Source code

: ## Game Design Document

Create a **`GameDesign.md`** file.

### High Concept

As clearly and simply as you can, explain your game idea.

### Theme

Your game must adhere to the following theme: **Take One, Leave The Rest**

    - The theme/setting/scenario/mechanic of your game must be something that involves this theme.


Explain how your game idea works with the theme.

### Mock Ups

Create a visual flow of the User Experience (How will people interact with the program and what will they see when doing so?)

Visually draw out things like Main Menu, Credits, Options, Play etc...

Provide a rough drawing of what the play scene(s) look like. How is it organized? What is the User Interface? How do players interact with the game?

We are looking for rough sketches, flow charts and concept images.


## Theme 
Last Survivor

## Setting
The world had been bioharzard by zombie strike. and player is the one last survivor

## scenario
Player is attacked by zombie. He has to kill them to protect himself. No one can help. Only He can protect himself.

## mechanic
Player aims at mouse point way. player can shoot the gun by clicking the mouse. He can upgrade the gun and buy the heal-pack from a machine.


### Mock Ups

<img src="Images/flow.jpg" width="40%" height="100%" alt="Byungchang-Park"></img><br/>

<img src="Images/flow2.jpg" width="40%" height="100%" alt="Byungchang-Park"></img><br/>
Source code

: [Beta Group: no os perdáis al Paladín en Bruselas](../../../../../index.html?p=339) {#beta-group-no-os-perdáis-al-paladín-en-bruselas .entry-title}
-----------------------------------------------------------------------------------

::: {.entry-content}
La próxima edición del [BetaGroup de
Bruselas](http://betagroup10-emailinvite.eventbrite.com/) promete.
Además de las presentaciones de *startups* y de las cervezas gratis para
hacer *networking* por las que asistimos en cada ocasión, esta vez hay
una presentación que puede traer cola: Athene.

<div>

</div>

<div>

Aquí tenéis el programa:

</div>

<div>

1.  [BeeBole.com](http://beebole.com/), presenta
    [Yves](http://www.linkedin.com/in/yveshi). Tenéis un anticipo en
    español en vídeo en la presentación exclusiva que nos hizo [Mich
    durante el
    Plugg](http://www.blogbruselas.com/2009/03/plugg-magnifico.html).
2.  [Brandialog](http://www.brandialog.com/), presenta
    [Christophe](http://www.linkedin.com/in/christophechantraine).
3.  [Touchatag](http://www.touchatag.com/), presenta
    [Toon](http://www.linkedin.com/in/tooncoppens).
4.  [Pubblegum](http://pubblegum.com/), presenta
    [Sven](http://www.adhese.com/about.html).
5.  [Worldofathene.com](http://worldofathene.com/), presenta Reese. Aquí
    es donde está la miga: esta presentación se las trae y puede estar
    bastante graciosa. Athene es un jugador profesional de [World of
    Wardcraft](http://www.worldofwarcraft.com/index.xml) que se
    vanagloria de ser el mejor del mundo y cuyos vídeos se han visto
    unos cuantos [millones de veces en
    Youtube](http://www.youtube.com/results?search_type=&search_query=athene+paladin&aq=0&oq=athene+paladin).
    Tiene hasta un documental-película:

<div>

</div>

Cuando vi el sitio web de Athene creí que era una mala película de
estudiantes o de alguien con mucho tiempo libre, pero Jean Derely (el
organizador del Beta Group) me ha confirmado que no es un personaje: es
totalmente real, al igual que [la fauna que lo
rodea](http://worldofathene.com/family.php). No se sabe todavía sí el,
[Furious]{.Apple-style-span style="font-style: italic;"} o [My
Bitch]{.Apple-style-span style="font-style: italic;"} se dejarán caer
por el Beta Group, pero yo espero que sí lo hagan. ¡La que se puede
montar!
________________________
Work task
Print the lines starting at the one that contains "Visually draw out" and ending at the one that contains "Player aims at", both included, reproducing them with no changes.

Solution for this problem
Visually draw out things like Main Menu, Credits, Options, Play etc...

Provide a rough drawing of what the play scene(s) look like. How is it organized? What is the User Interface? How do players interact with the game?

We are looking for rough sketches, flow charts and concept images.


## Theme 
Last Survivor

## Setting
The world had been bioharzard by zombie strike. and player is the one last survivor

## scenario
Player is attacked by zombie. He has to kill them to protect himself. No one can help. Only He can protect himself.

## mechanic
Player aims at mouse point way. player can shoot the gun by clicking the mouse. He can upgrade the gun and buy the heal-pack from a machine.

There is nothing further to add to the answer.